Dunque, come spiega con pazienza la sociologa Chiara Saraceno – cui viene assegnato sempre l’ingrato compito di dire la verità qualche pagina dopo rispetto alla notizia della prima pagina – se anche i soldi stanziati raggiungessero i due miliardi mai coprirebbero i 4,5 milioni di poveri assoluti, né tantomeno i 130mila minori al loro interno. La combinazione di soglie Isee e di importi molto bassi, scrive sempre la sociologa, favorisce  minori, donne incinte, over 50, disoccupati di lungo periodo, disabili, ma chi è giovane o ha comunque meno di cinquantacinque anni, non è disabile e non vive con nessuna di queste categorie di persone, oppure fruisce del Naspi o ha un’occupazione, difficilmente avrà accesso al sostegno a parità di condizioni economiche, anche se sta messo peggio. Tutto questo rende il Rei scarsamente universalistico, tutt’altra cosa dal reddito di cittadinanza o misure simili, e molto “categoriale”. A maggior ragione appare assurda la norma che stabilisce che il sostegno non possa andare oltre i 18 mesi, col rischio di tagliare le gambe a chi sta cercando faticosamente di uscire dalla povertà.

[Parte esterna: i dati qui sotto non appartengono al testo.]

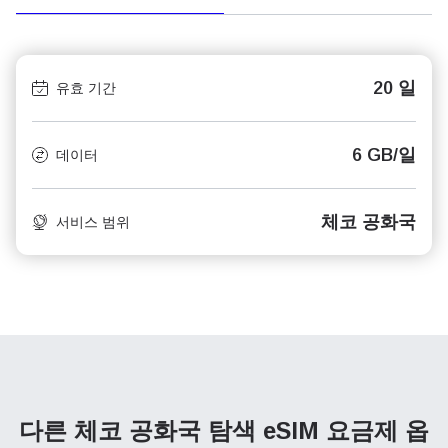
20 일
유효 기간
6 GB/일
데이터
체코 공화국
서비스 범위
다른 체코 공화국 탐색
eSIM 요금제 옵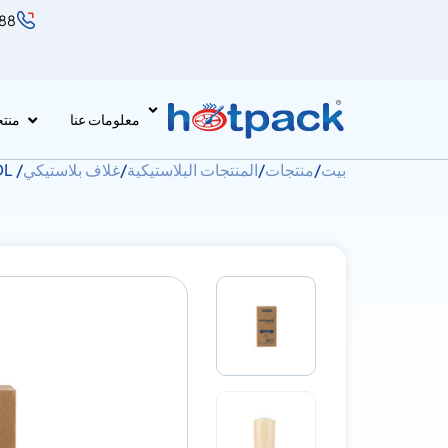
888
معلومات عنا
منت
بيت
/
منتجات
/
المنتجات البلاستيكية
/
غلاف بلاستيكي
/ Cling Film 30*1500MDL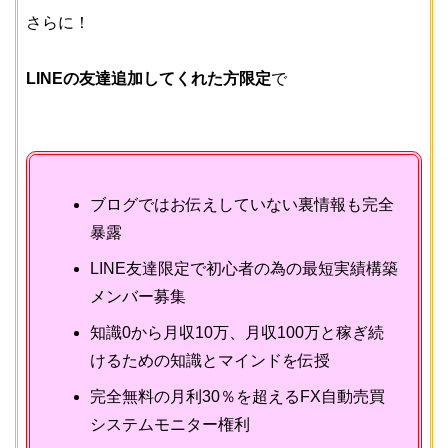
さらに！
LINEの友達追加してくれた方限定
で
ブログではお伝えしていない裏情報も完全
暴露
LINE友達限定で初心者の為の最短実績構築
メンバー募集
知識0から月収10万、月収100万と稼ぎ続
けるための知識とマインドを伝授
完全無料の月利30％を超えるFX自動売買
システムモニター権利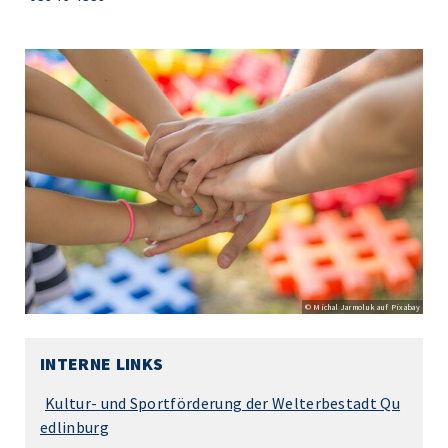
© Michal Jarmoluk auf Pixabay
INTERNE LINKS
Kultur- und Sportförderung der Welterbestadt Qu
edlinburg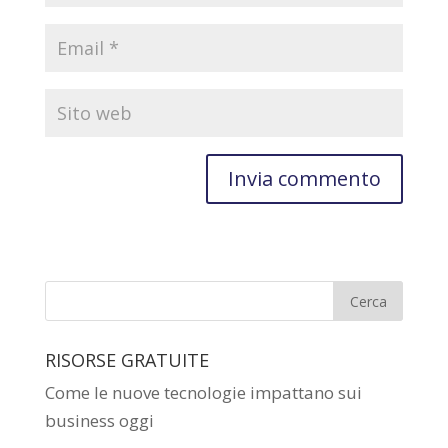
RISORSE GRATUITE
Come le nuove tecnologie impattano sui
business oggi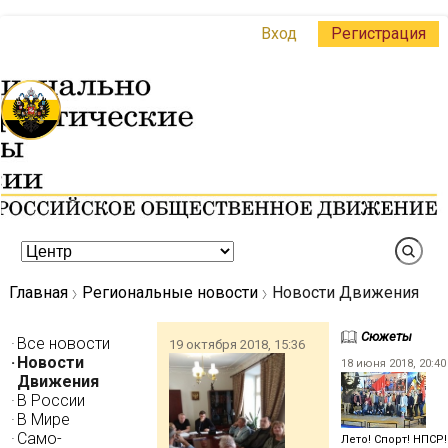
Вход
Регистрация
Главная
Региональные новости
Новости Движения
Сюжеты
Все новости
19 октября 2018, 15:36
Новости
18 июня 2018, 20:40
Движения
В России
В Мире
Само-
Лето! Спорт! НПСР!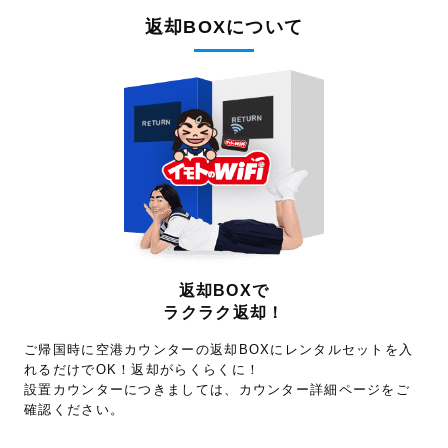
返却BOXについて
返却BOXで
ラクラク返却！
ご帰国時に空港カウンターの返却BOXにレンタルセットを入
れるだけでOK！返却がらくらくに！
設置カウンターにつきましては、カウンター詳細ページをご
確認ください。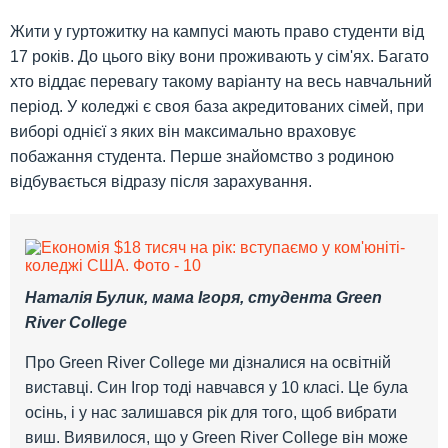
Жити у гуртожитку на кампусі мають право студенти від
17 років. До цього віку вони проживають у сім'ях. Багато
хто віддає перевагу такому варіанту на весь навчальний
період. У коледжі є своя база акредитованих сімей, при
виборі однієї з яких він максимально враховує
побажання студента. Перше знайомство з родиною
відбувається відразу після зарахування.
Наталія Булик, мама Ігоря, студента Green
River College
Про Green River College ми дізналися на освітній
виставці. Син Ігор тоді навчався у 10 класі. Це була
осінь, і у нас залишався рік для того, щоб вибрати
виш. Виявилося, що у Green River College він може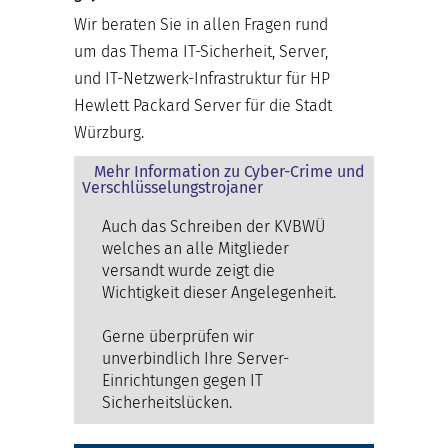
Wir beraten Sie in allen Fragen rund
um das Thema IT-Sicherheit, Server,
und IT-Netzwerk-Infrastruktur für HP
Hewlett Packard Server für die Stadt
Würzburg.
Mehr Information zu Cyber-Crime und
Verschlüsselungstrojaner
Auch das Schreiben der KVBWÜ
welches an alle Mitglieder
versandt wurde zeigt die
Wichtigkeit dieser Angelegenheit.
Gerne überprüfen wir
unverbindlich Ihre Server-
Einrichtungen gegen IT
Sicherheitslücken.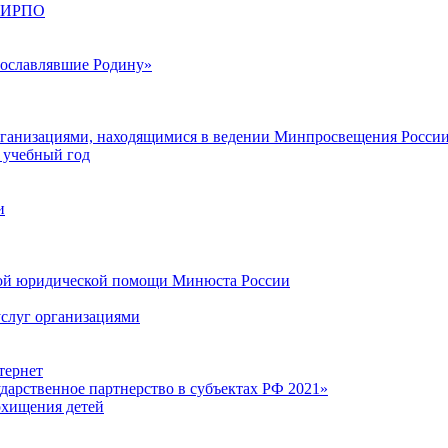
О ИРПО
рославлявшие Родину»
ганизациями, находящимися в ведении Минпросвещения России,
 учебный год
и
ной юридической помощи Минюста России
услуг организациями
тернет
арственное партнерство в субъектах РФ 2021»
охищения детей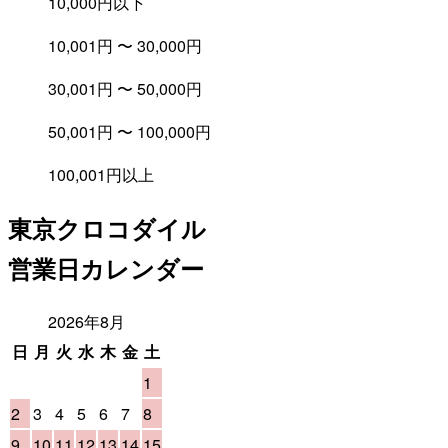
10,000円以下
10,001円 〜 30,000円
30,001円 〜 50,000円
50,001円 〜 100,000円
100,001円以上
東京クロコダイル
営業日カレンダー
2026年8月
日
月
火
水
木
金
土
1
2
3
4
5
6
7
8
9
10
11
12
13
14
15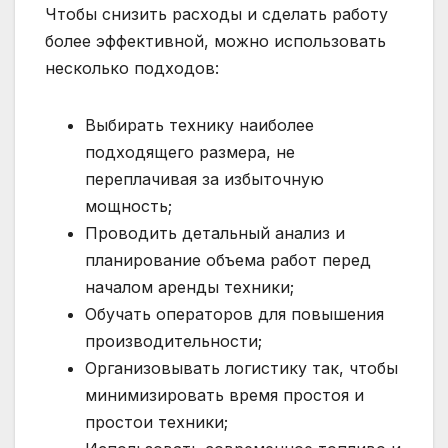
Чтобы снизить расходы и сделать работу
более эффективной, можно использовать
несколько подходов:
Выбирать технику наиболее
подходящего размера, не
переплачивая за избыточную
мощность;
Проводить детальный анализ и
планирование объема работ перед
началом аренды техники;
Обучать операторов для повышения
производительности;
Организовывать логистику так, чтобы
минимизировать время простоя и
простои техники;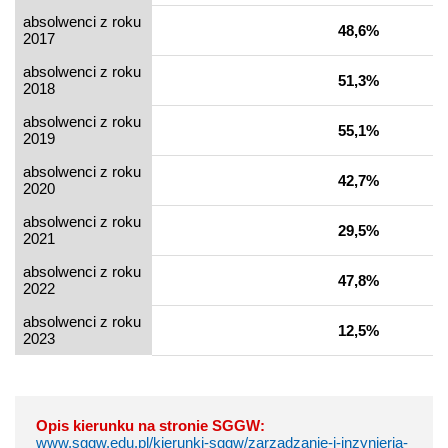
absolwenci z roku
48,6%
2017
absolwenci z roku
51,3%
2018
absolwenci z roku
55,1%
2019
absolwenci z roku
42,7%
2020
absolwenci z roku
29,5%
2021
absolwenci z roku
47,8%
2022
absolwenci z roku
12,5%
2023
Opis kierunku na stronie SGGW:
www.sggw.edu.pl/kierunki-sggw/zarzadzanie-i-inzynieria-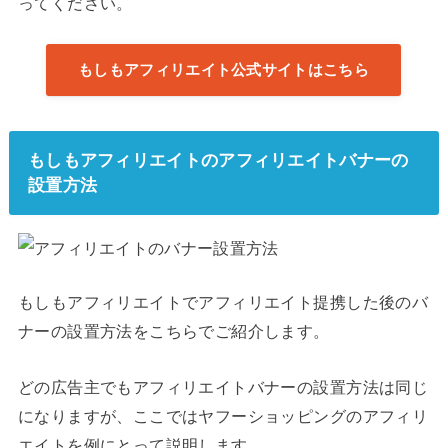
ってください。
もしもアフィリエイト公式サイトはこちら
もしもアフィリエイトのアフィリエイトバナーの
設置方法
もしもアフィリエイトでアフィリエイト提携した後のバ
ナーの設置方法をこちらでご紹介します。
どの広告主でもアフィリエイトバナーの設置方法は同じ
になりますが、ここではヤフーショッピングのアフィリ
エイトを例にとって説明します。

In conclusione, dunque, certamente questa misura è meglio di niente. Ma quando la vai a vedere da vicino, scopri che sfiorerà una piccola parte di poveri, che comunque non darà loro un reddito sufficiente a sopravvivere dignitosamente e che si tratta assurdamente di una misura che finisce dopo un tot di tempo, anche quando il bisogno, drammaticamente, permane.